Per-instance keypoint data:
----

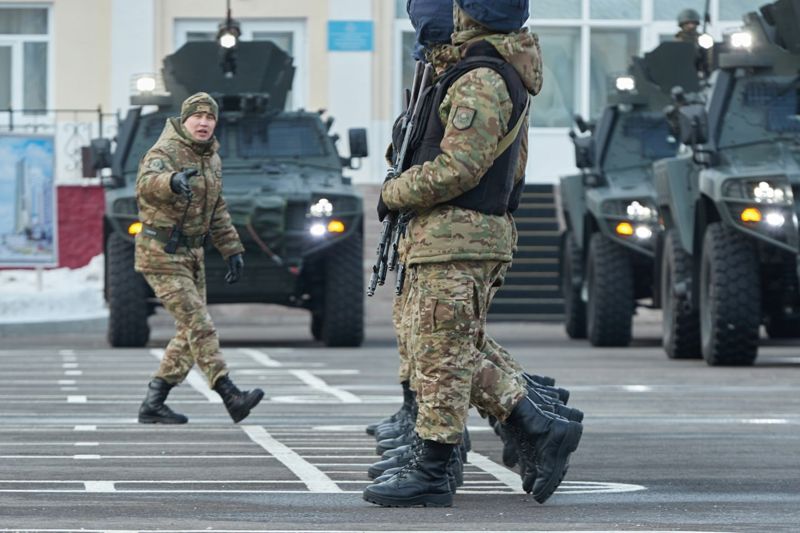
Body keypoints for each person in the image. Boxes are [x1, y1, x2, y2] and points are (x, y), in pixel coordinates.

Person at [363, 0, 582, 508]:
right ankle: (532, 422)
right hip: (448, 235)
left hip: (459, 236)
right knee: (443, 347)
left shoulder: (480, 79)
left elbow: (459, 169)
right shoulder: (472, 72)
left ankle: (445, 464)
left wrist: (394, 191)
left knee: (445, 353)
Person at [134, 92, 264, 425]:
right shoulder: (164, 152)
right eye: (198, 117)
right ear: (185, 119)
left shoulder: (211, 158)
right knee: (199, 326)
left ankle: (154, 401)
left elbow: (216, 209)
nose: (204, 123)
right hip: (160, 253)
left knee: (189, 333)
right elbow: (146, 184)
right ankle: (229, 393)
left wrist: (231, 249)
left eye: (210, 118)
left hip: (192, 255)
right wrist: (171, 182)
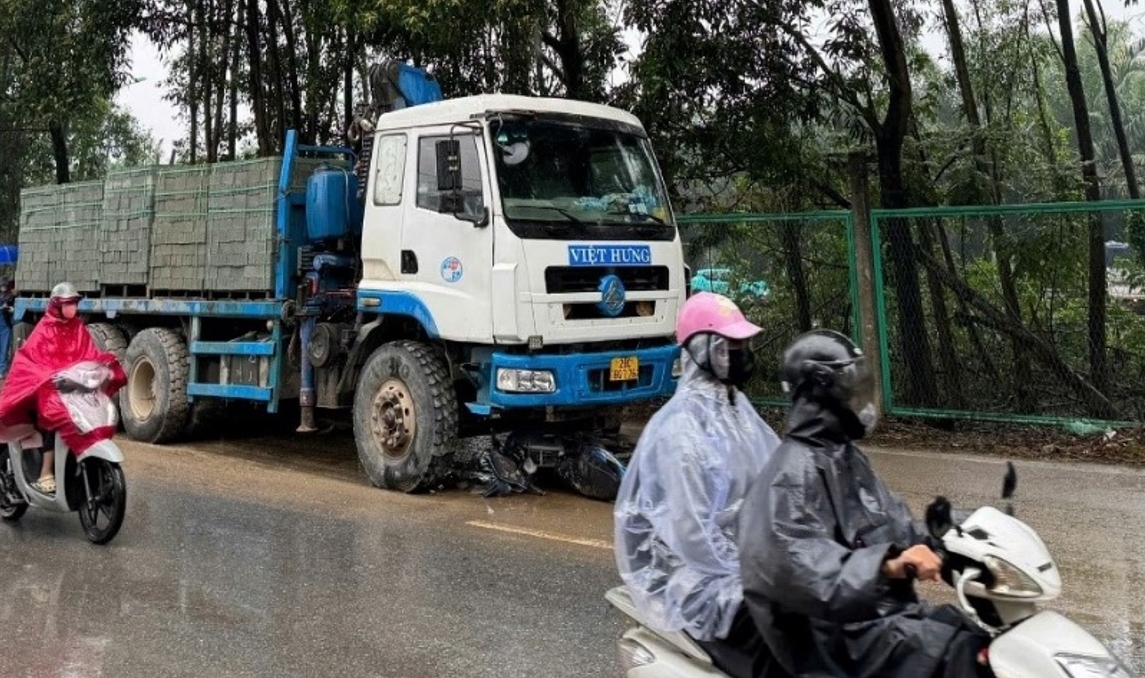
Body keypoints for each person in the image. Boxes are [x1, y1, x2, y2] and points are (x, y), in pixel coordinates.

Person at [738, 329, 993, 678]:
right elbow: (798, 567)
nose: (862, 398)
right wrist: (887, 566)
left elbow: (890, 527)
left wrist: (953, 534)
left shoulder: (844, 455)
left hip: (874, 616)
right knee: (964, 657)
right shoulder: (791, 473)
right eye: (852, 388)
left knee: (976, 634)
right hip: (833, 638)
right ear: (822, 389)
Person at [614, 292, 783, 678]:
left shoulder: (737, 409)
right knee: (791, 634)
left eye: (743, 344)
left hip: (742, 567)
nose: (740, 352)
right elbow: (693, 538)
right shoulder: (682, 431)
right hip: (696, 581)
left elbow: (780, 480)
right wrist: (759, 572)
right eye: (730, 345)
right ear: (703, 349)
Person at [0, 282, 126, 495]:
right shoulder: (45, 329)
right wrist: (48, 377)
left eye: (74, 304)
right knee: (54, 419)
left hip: (70, 389)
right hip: (45, 391)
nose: (72, 308)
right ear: (57, 305)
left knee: (93, 414)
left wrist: (102, 369)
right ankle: (45, 472)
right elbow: (33, 361)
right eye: (68, 304)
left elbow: (89, 355)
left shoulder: (78, 328)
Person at [0, 277, 13, 379]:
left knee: (4, 350)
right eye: (1, 285)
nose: (3, 287)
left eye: (5, 286)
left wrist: (9, 308)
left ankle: (2, 371)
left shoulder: (10, 296)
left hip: (6, 327)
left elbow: (12, 308)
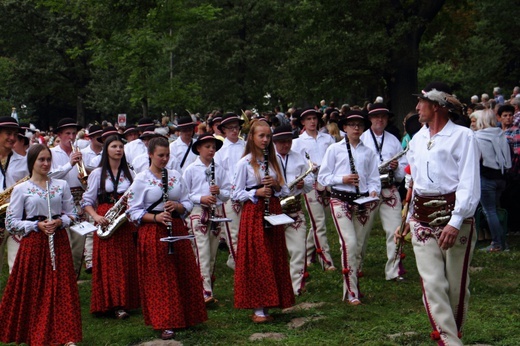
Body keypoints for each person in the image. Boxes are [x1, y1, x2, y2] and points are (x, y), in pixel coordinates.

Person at [395, 82, 480, 346]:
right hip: (421, 220)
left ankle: (453, 334)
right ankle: (449, 341)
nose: (417, 108)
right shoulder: (417, 139)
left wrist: (455, 222)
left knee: (455, 287)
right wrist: (409, 217)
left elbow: (469, 182)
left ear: (437, 106)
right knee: (432, 284)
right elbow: (415, 182)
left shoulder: (464, 137)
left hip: (455, 218)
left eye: (421, 103)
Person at [126, 136, 207, 340]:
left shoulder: (175, 175)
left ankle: (187, 316)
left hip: (176, 227)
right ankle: (165, 321)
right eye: (160, 155)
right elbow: (133, 211)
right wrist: (155, 217)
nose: (164, 159)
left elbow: (187, 202)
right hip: (153, 231)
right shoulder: (141, 179)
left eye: (167, 155)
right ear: (150, 155)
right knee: (161, 277)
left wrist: (178, 207)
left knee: (181, 271)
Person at [0, 144, 81, 346]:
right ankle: (36, 333)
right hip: (34, 244)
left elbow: (73, 214)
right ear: (32, 162)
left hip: (58, 241)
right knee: (36, 289)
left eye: (48, 159)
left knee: (60, 288)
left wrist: (61, 222)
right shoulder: (21, 189)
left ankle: (65, 335)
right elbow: (11, 223)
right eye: (41, 160)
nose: (45, 164)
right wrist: (36, 225)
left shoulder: (61, 185)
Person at [232, 119, 294, 323]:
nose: (265, 140)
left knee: (274, 254)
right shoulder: (245, 162)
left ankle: (273, 301)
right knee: (259, 257)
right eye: (261, 136)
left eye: (268, 136)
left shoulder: (273, 160)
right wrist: (256, 192)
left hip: (273, 210)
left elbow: (285, 190)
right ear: (252, 137)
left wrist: (276, 184)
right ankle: (258, 307)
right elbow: (236, 193)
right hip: (254, 212)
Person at [318, 110, 380, 305]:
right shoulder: (334, 149)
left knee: (359, 247)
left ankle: (353, 285)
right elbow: (323, 178)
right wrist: (342, 179)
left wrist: (373, 191)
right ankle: (351, 292)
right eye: (351, 124)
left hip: (361, 202)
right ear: (344, 127)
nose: (355, 128)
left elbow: (374, 179)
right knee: (349, 244)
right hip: (340, 200)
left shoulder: (368, 152)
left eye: (359, 125)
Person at [81, 134, 140, 318]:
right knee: (108, 263)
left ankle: (126, 302)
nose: (118, 150)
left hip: (124, 219)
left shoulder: (130, 173)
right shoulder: (98, 174)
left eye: (121, 147)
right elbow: (87, 201)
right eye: (114, 146)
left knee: (125, 261)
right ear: (106, 150)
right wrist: (96, 216)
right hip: (106, 219)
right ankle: (111, 303)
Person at [360, 104, 407, 282]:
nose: (380, 120)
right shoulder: (362, 139)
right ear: (370, 119)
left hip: (389, 188)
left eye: (383, 117)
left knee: (395, 229)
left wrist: (397, 168)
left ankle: (394, 270)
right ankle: (356, 266)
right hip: (368, 191)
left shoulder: (394, 140)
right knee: (362, 231)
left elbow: (403, 165)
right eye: (376, 116)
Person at [183, 133, 230, 304]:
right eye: (207, 147)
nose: (211, 150)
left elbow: (227, 193)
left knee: (211, 252)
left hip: (215, 213)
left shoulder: (219, 169)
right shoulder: (190, 169)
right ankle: (204, 292)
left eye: (213, 147)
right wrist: (200, 198)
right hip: (197, 213)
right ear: (198, 149)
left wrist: (220, 193)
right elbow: (184, 194)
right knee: (201, 251)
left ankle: (206, 287)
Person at [291, 108, 336, 270]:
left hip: (328, 183)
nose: (312, 122)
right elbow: (295, 165)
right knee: (319, 222)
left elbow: (334, 159)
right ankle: (326, 260)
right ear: (302, 122)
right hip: (310, 184)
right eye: (308, 119)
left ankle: (307, 254)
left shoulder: (328, 139)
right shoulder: (297, 142)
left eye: (314, 118)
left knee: (319, 222)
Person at [273, 125, 314, 295]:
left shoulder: (298, 158)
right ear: (274, 142)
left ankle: (296, 286)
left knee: (298, 249)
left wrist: (303, 184)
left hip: (294, 207)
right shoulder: (266, 159)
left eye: (288, 142)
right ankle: (277, 284)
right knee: (275, 251)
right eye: (282, 142)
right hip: (275, 208)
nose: (286, 145)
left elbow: (311, 179)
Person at [48, 118, 86, 274]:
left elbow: (87, 179)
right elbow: (49, 175)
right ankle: (60, 278)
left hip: (78, 200)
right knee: (63, 246)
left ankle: (73, 279)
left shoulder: (80, 153)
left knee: (78, 245)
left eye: (74, 134)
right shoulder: (51, 153)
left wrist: (84, 180)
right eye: (67, 133)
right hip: (59, 202)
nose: (71, 137)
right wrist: (69, 164)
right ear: (59, 135)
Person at [474, 109, 511, 252]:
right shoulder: (500, 134)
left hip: (486, 177)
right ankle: (502, 241)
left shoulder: (477, 136)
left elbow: (476, 158)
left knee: (490, 211)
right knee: (495, 210)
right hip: (501, 177)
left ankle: (497, 244)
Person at [214, 113, 246, 269]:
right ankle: (239, 264)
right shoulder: (220, 150)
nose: (234, 131)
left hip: (246, 193)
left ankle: (239, 261)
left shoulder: (246, 146)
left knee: (246, 230)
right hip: (229, 195)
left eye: (236, 127)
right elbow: (219, 174)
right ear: (224, 131)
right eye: (230, 128)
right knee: (233, 232)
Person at [0, 117, 29, 275]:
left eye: (15, 135)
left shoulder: (24, 161)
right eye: (8, 133)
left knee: (17, 265)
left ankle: (16, 299)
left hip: (16, 215)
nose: (12, 138)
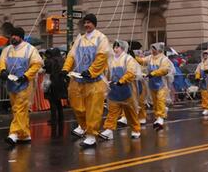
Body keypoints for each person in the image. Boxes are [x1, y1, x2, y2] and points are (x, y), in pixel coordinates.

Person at [62, 13, 110, 147]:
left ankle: (91, 135)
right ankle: (84, 127)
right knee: (77, 106)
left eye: (89, 22)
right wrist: (65, 69)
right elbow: (71, 55)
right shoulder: (80, 39)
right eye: (85, 22)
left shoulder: (101, 38)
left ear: (94, 24)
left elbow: (102, 57)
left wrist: (90, 71)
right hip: (78, 80)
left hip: (94, 81)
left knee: (93, 109)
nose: (86, 25)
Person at [0, 27, 42, 146]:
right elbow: (2, 61)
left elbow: (37, 64)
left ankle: (13, 133)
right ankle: (24, 134)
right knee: (17, 109)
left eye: (16, 35)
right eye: (12, 35)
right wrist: (2, 70)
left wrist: (26, 76)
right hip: (11, 83)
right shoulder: (7, 50)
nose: (13, 37)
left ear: (21, 37)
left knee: (20, 108)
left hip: (25, 84)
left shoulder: (30, 49)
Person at [100, 40, 141, 140]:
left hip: (126, 90)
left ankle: (136, 129)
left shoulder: (128, 59)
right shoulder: (110, 60)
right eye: (114, 47)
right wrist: (106, 81)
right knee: (112, 112)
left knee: (130, 112)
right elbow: (106, 72)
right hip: (114, 90)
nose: (115, 49)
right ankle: (109, 130)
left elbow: (131, 72)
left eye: (117, 47)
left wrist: (122, 80)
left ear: (123, 48)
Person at [144, 42, 173, 129]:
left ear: (158, 49)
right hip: (152, 83)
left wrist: (154, 73)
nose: (152, 50)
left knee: (160, 99)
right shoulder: (150, 58)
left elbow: (164, 70)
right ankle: (158, 116)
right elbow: (142, 61)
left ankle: (160, 117)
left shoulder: (164, 59)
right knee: (155, 102)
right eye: (151, 48)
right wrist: (134, 57)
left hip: (161, 83)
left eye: (154, 48)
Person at [42, 48, 66, 126]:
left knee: (52, 101)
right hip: (60, 83)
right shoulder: (62, 60)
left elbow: (46, 68)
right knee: (58, 101)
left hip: (52, 83)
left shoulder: (51, 60)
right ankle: (61, 118)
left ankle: (54, 119)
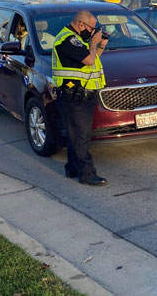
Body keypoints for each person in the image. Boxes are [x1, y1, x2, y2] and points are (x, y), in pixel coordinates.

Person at [52, 10, 108, 186]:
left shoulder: (76, 40)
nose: (93, 32)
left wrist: (100, 46)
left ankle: (72, 168)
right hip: (74, 96)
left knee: (75, 134)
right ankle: (87, 174)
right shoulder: (68, 40)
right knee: (81, 136)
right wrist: (93, 42)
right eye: (92, 28)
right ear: (81, 25)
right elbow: (89, 61)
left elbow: (92, 58)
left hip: (81, 95)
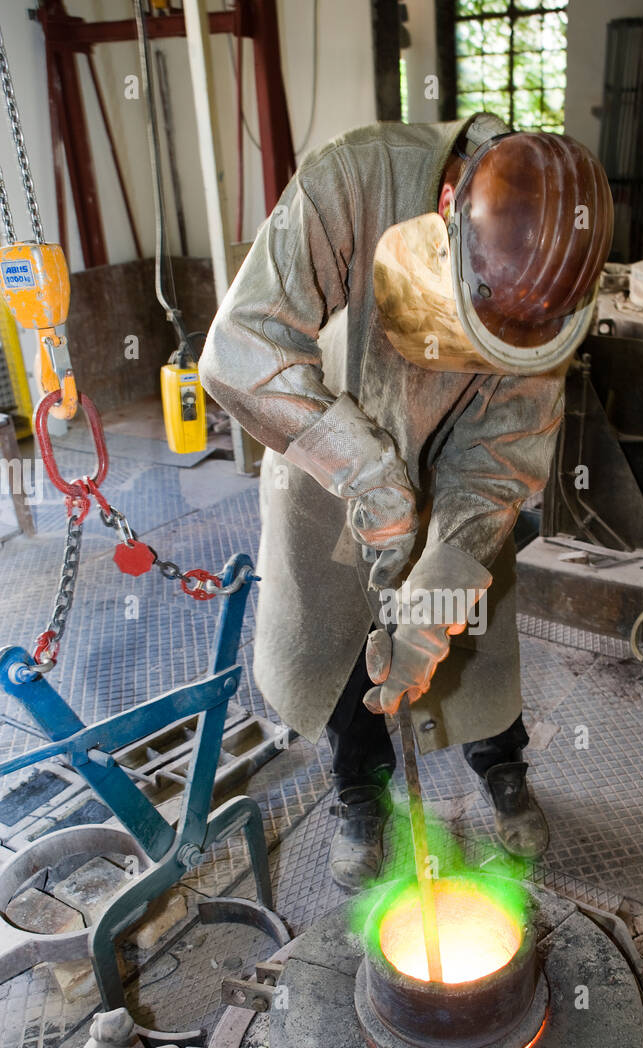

----

• [Work item]:
Your answer should consist only of the lines above between the line holding "right elbow: (236, 193)" and the line holding "right elbow: (184, 194)", inclusive, each transcribed exactly.

• [Completed exercise]:
right elbow: (236, 193)
right hip: (254, 212)
Person at [318, 110, 380, 305]:
right shoulder: (334, 149)
left knee: (359, 247)
left ankle: (353, 285)
right elbow: (323, 178)
right wrist: (342, 179)
left wrist: (373, 191)
right ankle: (351, 292)
right eye: (351, 124)
left hip: (361, 202)
right ear: (344, 127)
nose: (355, 128)
left elbow: (374, 179)
right knee: (349, 244)
right hip: (340, 200)
left shoulder: (368, 152)
left eye: (359, 125)
Person at [81, 134, 140, 318]:
right knee: (108, 263)
left ankle: (126, 302)
nose: (118, 150)
left hip: (124, 219)
left shoulder: (130, 173)
right shoulder: (98, 174)
left eye: (121, 147)
right elbow: (87, 201)
right eye: (114, 146)
left knee: (125, 261)
right ear: (106, 150)
right wrist: (96, 216)
right hip: (106, 219)
right ankle: (111, 303)
Person at [360, 104, 407, 282]:
nose: (380, 120)
right shoulder: (362, 139)
right ear: (370, 119)
left hip: (389, 188)
left eye: (383, 117)
left knee: (395, 229)
left wrist: (397, 168)
left ankle: (394, 270)
right ankle: (356, 266)
right hip: (368, 191)
left shoulder: (394, 140)
right knee: (362, 231)
left elbow: (403, 165)
right eye: (376, 116)
Person at [183, 133, 230, 304]:
right eye: (207, 147)
nose: (211, 150)
left elbow: (227, 193)
left knee: (211, 252)
left hip: (215, 213)
left shoulder: (219, 169)
right shoulder: (190, 169)
right ankle: (204, 292)
left eye: (213, 147)
right wrist: (200, 198)
right hip: (197, 213)
right ear: (198, 149)
left wrist: (220, 193)
right elbow: (184, 194)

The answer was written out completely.